田舎に帰った私の変化に、両親はとても驚いたようです。それまで、暇があると外に出かけ遊んでいた者が、すっかり遊びに行かなくなり、時間があれば部屋に閉じこもり、聖書を読んだり祈りをしてばかりいる。


 私が遊ぶことを嫌がっていた母親は「 少しは遊んできたら 」心配そうな顔をして勧めるのです。


 田植えが終わってからも東京の華やかなネオンに心惹かれることなく、地元で仕事を見つけ、そこで働くようになりました。今までは、半年で仕事を変えていた者が、献身するまでの二年間同じ仕事が続いたのです。


 親の驚きようは大きいなものがありました。給料を手にすれば、家に生活費として入れる。小遣いもあげる。外に遊びに行かなくなったので、お金がいつまでも手元に残っているのです。近所の友だちは、つきあいが悪くなったなと思っていました。しかし私は、何よりも教会に献金し、教会に行く事を喜びとし、そのことを第一にしていました。


・・・・・


 丁度、このころから日本の農業に、急激な機械化の変化が起こって来ました。水郷地帯は稲作が主な産業です。機械が取り入れられた農作業は春の田植えと秋の稲刈り位しかなく、その他は時間が空いてしまうようになってきました。


 それまでは稲刈りが終わると「 稲わら 」を大事にとって置き、稲わらで「 むしろ 」を毎日のように織っていました。これは物を入れるとき袋にして使うのでした。米を入れる俵も稲わらで作っていました。しかし、紙の発達と共に紙袋が登場し、むしろの需要は段々と無くなってしまったのです。


 農作業は、鍬と万能で一つずつ田を起こし耕していたのが、耕運機が導入されたり、稲を刈る稲刈り機なども登場し、農家の仕事はそれまでとは全く違う姿になったのです。我が家の養豚も、周囲の環境を考えて中止しなければならなくなってしまいました。 農業は日曜日にするもの、平日は会社で働く、となってきたのです。


・・・・・


 しかし私にとって日曜日は、農業をすることでなく、教会に行って礼拝する日でした。私の親は、私が会社の休みに合わせて稲刈りを計画していましたから「 今日は日曜日だから稲刈りはしない 」と言っていたら農業は出来なくなってしまうと、きつい言葉をかけられました。


 聖書に、『 あなたの両親を敬いなさい 』と、あります。私の信仰は、今まで苦労をかけてきた両親に対して、親孝行をする思いがありました。

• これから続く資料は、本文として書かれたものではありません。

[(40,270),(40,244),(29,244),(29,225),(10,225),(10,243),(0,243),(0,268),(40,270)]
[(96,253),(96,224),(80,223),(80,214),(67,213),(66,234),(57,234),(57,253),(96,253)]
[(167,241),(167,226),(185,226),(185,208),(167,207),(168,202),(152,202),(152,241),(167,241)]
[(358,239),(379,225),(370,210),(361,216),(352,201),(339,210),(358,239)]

 日曜日の朝は、早く起きて田に行きます。しかし心は田んぼにあらず、今教会で礼拝が始まっているだろうな、今日の賛美歌は何を歌っているのかな、先生のメッセージは何かな等々。稲刈りをしていても本当に心は落ち着きませんでした。夜は脱穀です。遅くまで働いている両親を後にして教会に行くことは出来ません。

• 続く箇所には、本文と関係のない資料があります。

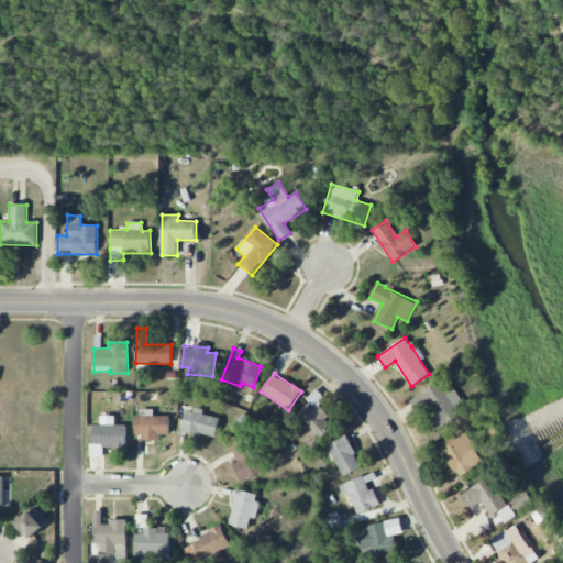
[(463,403),(451,384),(442,389),(438,383),(410,400),(417,410),(424,405),(440,429),(460,416),(455,408),(463,403)]
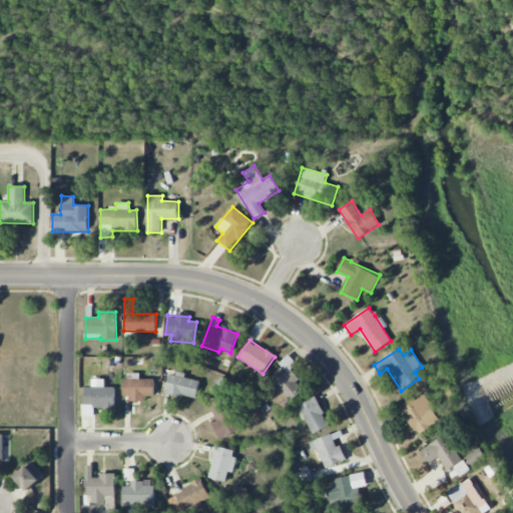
[(291,370),(297,363),(288,355),(279,364),(282,366),(268,381),(292,402),(303,390),(296,384),(301,379),(291,370)]
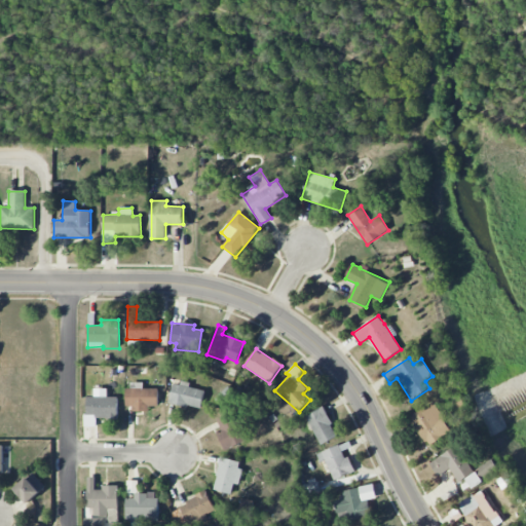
[(127,410),(149,410),(149,406),(158,406),(158,388),(143,388),(143,382),(127,383),(127,410)]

 しかし、段々と考えるようになり、日曜日には誰よりも朝早く起き、仕事に出かけました。バイクで田に行き、聖書、聖歌をバイクの荷台に積んで教会に行く用意しておきます。十時の休み時間になると、お茶を飲まないでバイクにまたがり、教会にはせ参じました。礼拝が終わるや、バイクに乗りすぐに農作業に戻ったのでした。そんな私を教会の先生は驚きの目で見ていました。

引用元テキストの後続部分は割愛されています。